Une étude médico-économique consacrée à l’accès à la kinésithérapie conclut qu’une prise en charge plus précoce et plus large des patients pourrait générer jusqu’à 14 milliards d’euros d’économies pour la société, dont 6,5 milliards pour l’Assurance maladie. Elle met également en évidence l’ampleur du non-recours à ces soins et ses conséquences sur la santé des patients et les finances publiques.
Selon cette étude menée par un économiste spécialisé dans les domaines de la santé et de la protection sociale, près de 47 % des patients qui pourraient bénéficier d’une prise en charge en kinésithérapie n’y accèdent pas aujourd’hui.
Les taux de non-recours sont particulièrement élevés parmi les populations les plus vulnérables. Ils atteignent jusqu’à 70 % chez les personnes âgées présentant un risque de chute et jusqu’à 90 % pour certaines pathologies respiratoires.
L’étude identifie plusieurs facteurs expliquant cette situation, notamment l’organisation actuelle du système de soins. L’obligation d’un passage préalable par un médecin avant l’accès à un kinésithérapeute allonge les délais de prise en charge, peut décourager certains patients et contribue à maintenir des inégalités d’accès aux soins. Elle souligne également qu’une partie des politiques publiques continue de considérer la kinésithérapie essentiellement comme une dépense plutôt que comme un investissement de santé.

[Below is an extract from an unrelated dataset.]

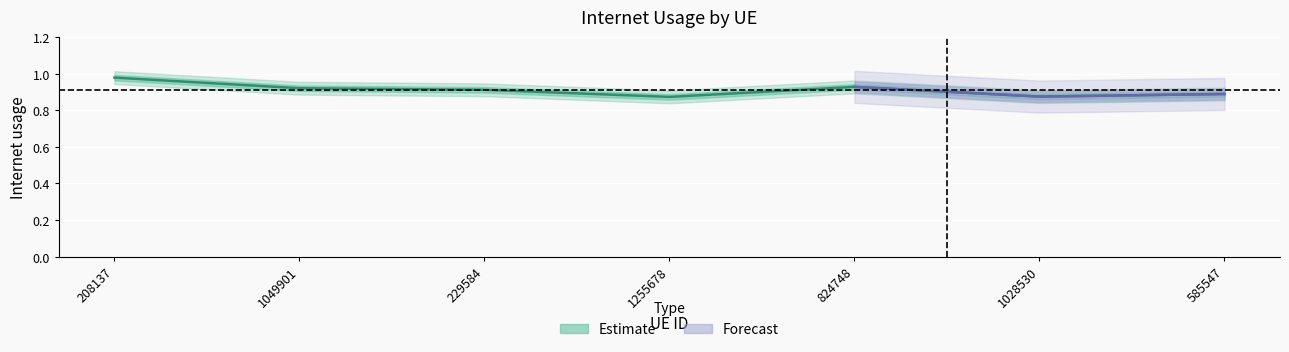

At which label is the value closest to 0?

1255678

L’étude met en avant les effets du non-recours à la kinésithérapie : aggravation des pathologies, retards de traitement, hospitalisations qui auraient pu être évitées, prolongation des arrêts de travail et augmentation des dépenses de santé.
À l’inverse, une prise en charge plus précoce permettrait de réduire ces complications et de générer d’importantes économies. Les gains potentiels sont estimés à 14 milliards d’euros pour la collectivité, dont 6,5 milliards pour l’Assurance maladie, tout en améliorant la qualité de vie des patients concernés.
Les auteurs estiment ainsi que le maintien du modèle actuel n’est plus adapté aux besoins croissants de la population et aux enjeux de soutenabilité du système de santé.
L’étude rappelle que les masseurs-kinésithérapeutes disposent d’une formation de cinq années sanctionnée par un grade de master et de compétences reconnues en matière d’évaluation et d’orientation des patients.
Si l’accès direct à un kinésithérapeute sans prescription médicale existe déjà en France dans certaines situations limitées, le dispositif demeure selon l’étude peu lisible et largement méconnu du grand public.
Ses auteurs considèrent que son extension constituerait un levier important pour améliorer l’accès aux soins, fluidifier les parcours des patients et réduire les pertes de chance liées aux délais de prise en charge. Ils soulignent que ce type d’organisation est déjà largement déployé dans plusieurs pays étrangers.
Pour Pascale Mathieu, présidente du Conseil national de l’ordre des masseurs-kinésithérapeutes, les résultats de l’étude apportent une démonstration chiffrée des bénéfices d’un accès facilité à la profession.
« La kinésithérapie est un levier majeur de santé publique. Nous savons depuis des années que le non-recours a des conséquences lourdes : aggravation des pathologies, pertes de chance pour les patients et coûts évitables pour le système. Aujourd’hui, une étude vient enfin le démontrer et le chiffrer », indique-t-elle.
Elle appelle les pouvoirs publics à faire évoluer le cadre actuel. « Nous ne pouvons plus attendre. Les pouvoirs publics doivent désormais s’emparer pleinement de ce sujet. Généraliser l’accès direct, c’est faire un choix clair : permettre aux patients d’être pris en charge plus tôt, éviter les complications et répondre concrètement aux tensions du système de santé. C’est une décision de responsabilité », ajoute Pascale Mathieu.
L’étude estime qu’une généralisation de l’accès direct contribuerait à la fois à améliorer la prise en charge des patients et à contenir la dépense publique en intégrant les économies générées par une intervention plus précoce des professionnels de la kinésithérapie.